Exercise text Block Start

Rust Stemmers for Python
py-rust-stemmers (version 0.1.5) is a high-performance Python wrapper around the Rust `rust-stemmers` library. It implements the Snowball stemming algorithm, offering efficient word stemming for multiple languages with support for parallel processing, making it a powerful tool for text processing tasks. The library is actively maintained, with its latest version uploaded to PyPI in February 2025 and continued development activity on GitHub through late 2025.
Warnings
- gotcha When installing from source or in environments like Docker/CI without pre-built wheels, `py-rust-stemmers` requires the Rust toolchain and `maturin` to be present for compilation. This can add complexity to build pipelines.
- gotcha Snowball stemming algorithms aim to reduce words to a common root form, which may not always be a dictionary word or a true lemma. If your application requires actual dictionary words or full lemmatization, Snowball stemmers (and thus `py-rust-stemmers`) may not be the appropriate solution.

Exercise text Block End
Dataset entries Block Start

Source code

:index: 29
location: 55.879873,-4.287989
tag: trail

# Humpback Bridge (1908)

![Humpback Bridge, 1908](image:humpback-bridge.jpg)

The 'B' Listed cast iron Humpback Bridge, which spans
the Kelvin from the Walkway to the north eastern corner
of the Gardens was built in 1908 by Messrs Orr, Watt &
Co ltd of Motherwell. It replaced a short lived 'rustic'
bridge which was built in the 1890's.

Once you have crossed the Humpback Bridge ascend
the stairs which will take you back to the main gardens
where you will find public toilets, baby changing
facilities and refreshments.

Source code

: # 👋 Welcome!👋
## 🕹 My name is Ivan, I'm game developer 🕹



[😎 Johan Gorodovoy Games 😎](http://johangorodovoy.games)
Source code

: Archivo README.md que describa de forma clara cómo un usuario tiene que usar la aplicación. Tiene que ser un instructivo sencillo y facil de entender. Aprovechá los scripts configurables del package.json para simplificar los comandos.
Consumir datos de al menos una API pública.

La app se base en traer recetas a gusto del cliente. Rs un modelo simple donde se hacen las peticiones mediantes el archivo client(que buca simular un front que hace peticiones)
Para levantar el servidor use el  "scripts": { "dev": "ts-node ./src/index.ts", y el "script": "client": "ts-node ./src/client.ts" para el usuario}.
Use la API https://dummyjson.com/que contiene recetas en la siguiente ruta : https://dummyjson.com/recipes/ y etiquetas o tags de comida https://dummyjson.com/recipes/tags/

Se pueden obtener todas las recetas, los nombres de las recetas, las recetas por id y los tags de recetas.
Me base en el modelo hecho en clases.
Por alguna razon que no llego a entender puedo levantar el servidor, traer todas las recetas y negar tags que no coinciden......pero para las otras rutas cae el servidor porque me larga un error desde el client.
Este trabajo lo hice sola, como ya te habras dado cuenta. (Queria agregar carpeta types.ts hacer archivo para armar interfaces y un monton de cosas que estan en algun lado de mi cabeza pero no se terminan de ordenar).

Dataset entries Block End

◆ To do ◆
1. Using the page on Rust stemmers for Python, answer each question:
(a) Which stemming algorithm does py-rust-stemmers implement?
(b) What must be present for compilation when installing from source without pre-built wheels?
(c) When was the latest version uploaded to PyPI?
2. Decide whether each statement agrees with the page on Rust stemmers for Python:
(a) py-rust-stemmers wraps a Rust library named `rust-stemmers`.
(b) Snowball stemmers always reduce words to dictionary words.
(c) GitHub development activity on the library ended in early 2025.
3. Write the next part of the page on Rust stemmers for Python, picking up after its last warning.

◆ Responses by item number ◆
1.
(a) The Snowball stemming algorithm.
(b) The Rust toolchain and `maturin`.
(c) February 2025.

2.
(a) Yes: "a high-performance Python wrapper around the Rust `rust-stemmers` library"
(b) No: "which may not always be a dictionary word or a true lemma"
(c) No: "continued development activity on GitHub through late 2025"

3.
- gotcha Errors originating from the underlying Rust code that result in a `panic!` in Rust will typically manifest as a `pyo3_runtime.PanicException` in Python. This might be less specific than expected Python exceptions, making granular error handling challenging without explicit Rust-to-Python exception mapping.
Install
-
pip install py-rust-stemmers
Imports
- SnowballStemmer
from py_rust_stemmers import SnowballStemmer
Quickstart
from py_rust_stemmers import SnowballStemmer
# Initialize the stemmer for the English language
s = SnowballStemmer('english')
text = """This stem form is often a word itself, but this is not always the case as this is not a requirement for text search systems, which are the intended field of use. We also aim to conflate words with the same meaning, rather than all words with a common linguistic root (so awe and awful don't have the same stem), and over-stemming is more problematic than under-stemming so we tend not to stem in cases that are hard to resolve. If you want to always reduce words to a root form and/or get a root form which is itself a word then Snowball's stemming algorithms likely aren't the right answer."""
words = text.split()
# Stem a single word
stemmed_word = s.stem_word(words[0])
print(f"Stemmed word: {stemmed_word}")
# Stem a list of words
stemmed_words = s.stem_words(words)
print(f"Stemmed words: {stemmed_words}")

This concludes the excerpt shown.